* WHAT TO PRODUCE:
This exercise calls for copying every line below that holds the word "round".

* RECORDED INFORMATION:
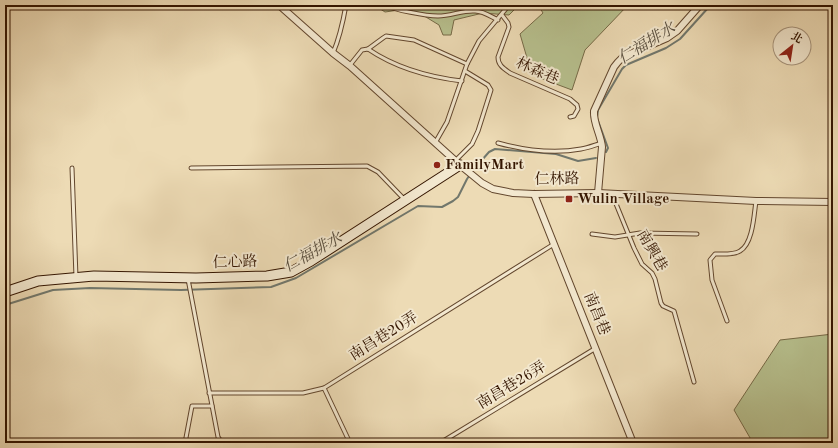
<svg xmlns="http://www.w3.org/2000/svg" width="838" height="448" viewBox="0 0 838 448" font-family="'Old Standard TT','Noto Serif TC',serif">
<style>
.green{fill:#b7c08e;stroke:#766a47}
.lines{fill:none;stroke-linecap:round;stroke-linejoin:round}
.stream{stroke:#71776c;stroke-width:2}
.lane-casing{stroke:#62462d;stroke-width:5}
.street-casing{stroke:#62462d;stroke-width:8}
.secondary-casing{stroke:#341500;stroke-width:11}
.lane{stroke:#f3e8cf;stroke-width:3}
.street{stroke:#f3e8cf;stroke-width:6}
.secondary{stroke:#f3e8cf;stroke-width:9}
.poi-dot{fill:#8f2418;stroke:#f3e8cf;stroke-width:1.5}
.labels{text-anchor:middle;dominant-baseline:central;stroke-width:4;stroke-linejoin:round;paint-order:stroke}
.street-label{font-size:15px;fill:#341500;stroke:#f3e8cf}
.poi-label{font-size:15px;font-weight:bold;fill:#341500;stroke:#f3e8cf;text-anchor:start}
.water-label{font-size:16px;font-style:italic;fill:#584e3f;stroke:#f3e8cf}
</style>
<rect width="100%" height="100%" fill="#eddbb5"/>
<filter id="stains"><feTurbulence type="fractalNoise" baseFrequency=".005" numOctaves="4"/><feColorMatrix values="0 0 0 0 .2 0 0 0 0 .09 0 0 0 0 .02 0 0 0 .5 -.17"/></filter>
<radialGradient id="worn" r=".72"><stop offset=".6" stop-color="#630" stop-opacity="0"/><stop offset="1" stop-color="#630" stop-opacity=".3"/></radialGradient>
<g class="green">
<polygon points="374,5 519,5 509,15 483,13 454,20 451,35 443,35 439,25 421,14 406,9 385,12"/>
<polygon points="538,5 628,5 585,50 572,90 532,75 520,34 543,13"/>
<polygon points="833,334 833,443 753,443 734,410 780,340"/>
</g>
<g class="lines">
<g class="stream">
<polyline points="606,152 608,148 597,118 598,110 622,69 626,65 666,48 680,39 708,8 711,5"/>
<polyline points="5,305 53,290 90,288 181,290 271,287 296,278 418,206 442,207 453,201 458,197 467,179 474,169 489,152 495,149 556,154 578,161 596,158"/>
</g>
<g class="lane-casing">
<g id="lane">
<path d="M384 5C396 10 425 16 438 16 451 16 463 10 475 11 483 11 490 16 498 20"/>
<path d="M502 15 508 23 509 27 498 57C498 65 503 68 510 73L570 99 577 105 578 109 574 116 570 117"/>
<polyline points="368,49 383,38 386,36 414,40 467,64"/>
<path d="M333 53C340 37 343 22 346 5"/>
<path d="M350 65 362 50 368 49C396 68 428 77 462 81"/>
<polyline points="435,143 447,122 467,64 479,41 509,5"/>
<path d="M498 143C524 150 555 154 581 149 588 148 595 145 602 143"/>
<polyline points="455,161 472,144 478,131 491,90 488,85 465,71"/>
<polyline points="72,168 76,277"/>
<polyline points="191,168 367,166 378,172 404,199"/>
<polyline points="612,194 634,248 642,264 652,273 655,279 661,303 663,306 674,311 694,382"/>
<polyline points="592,234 615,237 640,233 697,234"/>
<polyline points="188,279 218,437 222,443"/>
<path d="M727 321 712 280 710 260 715 254C723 254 734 255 740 251 753 244 754 214 756 201"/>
<polyline points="324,388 350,443"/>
<polyline points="209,393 303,393 324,388 554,244"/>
<polyline points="185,443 192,406 212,406"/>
<polyline points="440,443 596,348"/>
</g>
</g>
<g class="street-casing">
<g id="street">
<polyline points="279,5 333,53 350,66 460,165 482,183 493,189 513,193 534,194 598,193 756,201 833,202"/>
<path d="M598 193 602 147C601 135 593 123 594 111L614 67 618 62 623 57 667 38 677 31 700 5"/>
<polyline points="534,194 633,443"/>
</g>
</g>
<g class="secondary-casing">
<polyline id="secondary" points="5,292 38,281 94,276 196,278 267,276 291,272 311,261 460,165"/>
</g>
<use href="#lane" class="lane"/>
<use href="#street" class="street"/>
<use href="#secondary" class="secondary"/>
</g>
<g class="poi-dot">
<circle cx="437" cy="165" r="4"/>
<rect x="565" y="195" width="8" height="8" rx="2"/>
</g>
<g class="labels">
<g class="street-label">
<text transform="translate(537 72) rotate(24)">林森巷</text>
<text transform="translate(557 180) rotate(-1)">仁林路</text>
<text transform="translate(651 251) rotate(60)">南興巷</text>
<text transform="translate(235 263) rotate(-2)">仁心路</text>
<text transform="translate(596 314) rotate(68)">南昌巷</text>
<text transform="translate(384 337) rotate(-32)">南昌巷20弄</text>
<text transform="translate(512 386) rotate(-31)">南昌巷26弄</text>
</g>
<g class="poi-label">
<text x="445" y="165">FamilyMart</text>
<text x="577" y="199">Wulin Village</text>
</g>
<g class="water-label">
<text transform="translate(647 44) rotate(-32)">仁福排水</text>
<text transform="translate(313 253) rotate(-29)">仁福排水</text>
</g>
</g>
<rect width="838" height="448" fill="none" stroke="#eddbb5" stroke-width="20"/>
<rect x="6" y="6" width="826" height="436" fill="none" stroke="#341500" stroke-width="2"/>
<rect x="10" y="10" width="818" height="428" fill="none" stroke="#341500"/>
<g transform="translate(792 46) rotate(30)"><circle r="19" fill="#f3e8cf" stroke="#a7947c"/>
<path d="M0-3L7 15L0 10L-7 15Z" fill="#8f2418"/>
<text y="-6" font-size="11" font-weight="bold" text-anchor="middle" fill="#341500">北</text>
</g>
<rect width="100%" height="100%" filter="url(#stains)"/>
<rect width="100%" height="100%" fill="url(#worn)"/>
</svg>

* TASK RESULT:
.lines{fill:none;stroke-linecap:round;stroke-linejoin:round}
.labels{text-anchor:middle;dominant-baseline:central;stroke-width:4;stroke-linejoin:round;paint-order:stroke}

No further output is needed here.